Transcribe the full listing exactly, and drop every picture.

**Data extract**

____________

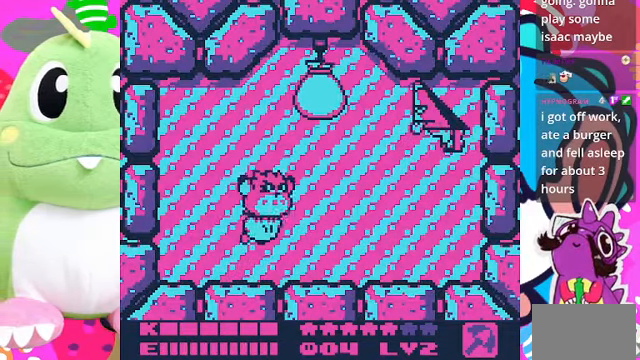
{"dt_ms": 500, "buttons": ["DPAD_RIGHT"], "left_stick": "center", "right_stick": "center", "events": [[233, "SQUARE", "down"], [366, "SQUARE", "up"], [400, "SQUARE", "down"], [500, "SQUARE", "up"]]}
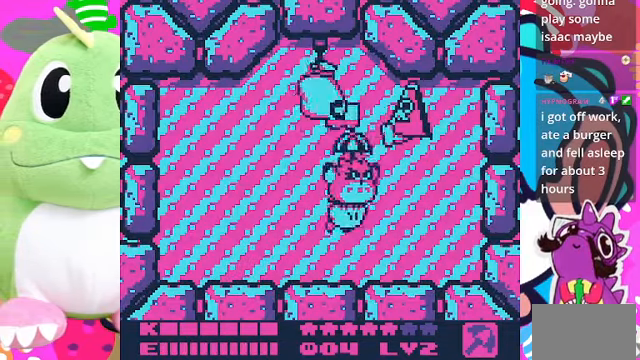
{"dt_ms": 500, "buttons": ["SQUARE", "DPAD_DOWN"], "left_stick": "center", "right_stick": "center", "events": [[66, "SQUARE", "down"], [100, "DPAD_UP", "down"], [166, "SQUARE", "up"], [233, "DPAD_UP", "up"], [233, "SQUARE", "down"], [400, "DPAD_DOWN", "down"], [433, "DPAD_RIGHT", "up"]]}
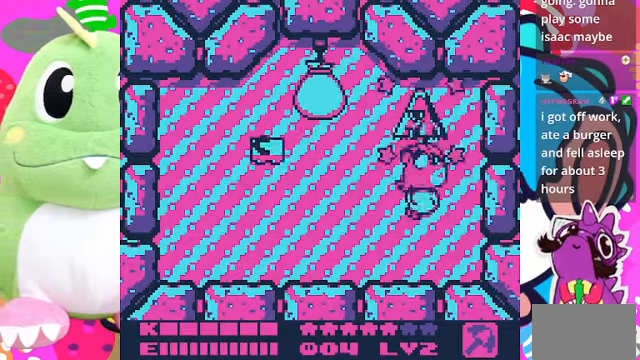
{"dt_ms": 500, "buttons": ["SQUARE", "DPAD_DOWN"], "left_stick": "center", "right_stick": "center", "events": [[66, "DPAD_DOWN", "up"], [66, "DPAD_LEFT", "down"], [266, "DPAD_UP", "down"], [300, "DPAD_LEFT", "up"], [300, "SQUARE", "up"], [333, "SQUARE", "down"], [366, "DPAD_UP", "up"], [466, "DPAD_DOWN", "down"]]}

____________

**Written reply**
{"dt_ms": 500, "buttons": ["DPAD_RIGHT"], "left_stick": "center", "right_stick": "center", "events": [[233, "SQUARE", "down"], [366, "SQUARE", "up"], [400, "SQUARE", "down"], [500, "SQUARE", "up"]]}
{"dt_ms": 500, "buttons": ["SQUARE", "DPAD_DOWN"], "left_stick": "center", "right_stick": "center", "events": [[66, "SQUARE", "down"], [100, "DPAD_UP", "down"], [166, "SQUARE", "up"], [233, "DPAD_UP", "up"], [233, "SQUARE", "down"], [400, "DPAD_DOWN", "down"], [433, "DPAD_RIGHT", "up"]]}
{"dt_ms": 500, "buttons": ["SQUARE", "DPAD_DOWN"], "left_stick": "center", "right_stick": "center", "events": [[66, "DPAD_DOWN", "up"], [66, "DPAD_LEFT", "down"], [266, "DPAD_UP", "down"], [300, "DPAD_LEFT", "up"], [300, "SQUARE", "up"], [333, "SQUARE", "down"], [366, "DPAD_UP", "up"], [466, "DPAD_DOWN", "down"]]}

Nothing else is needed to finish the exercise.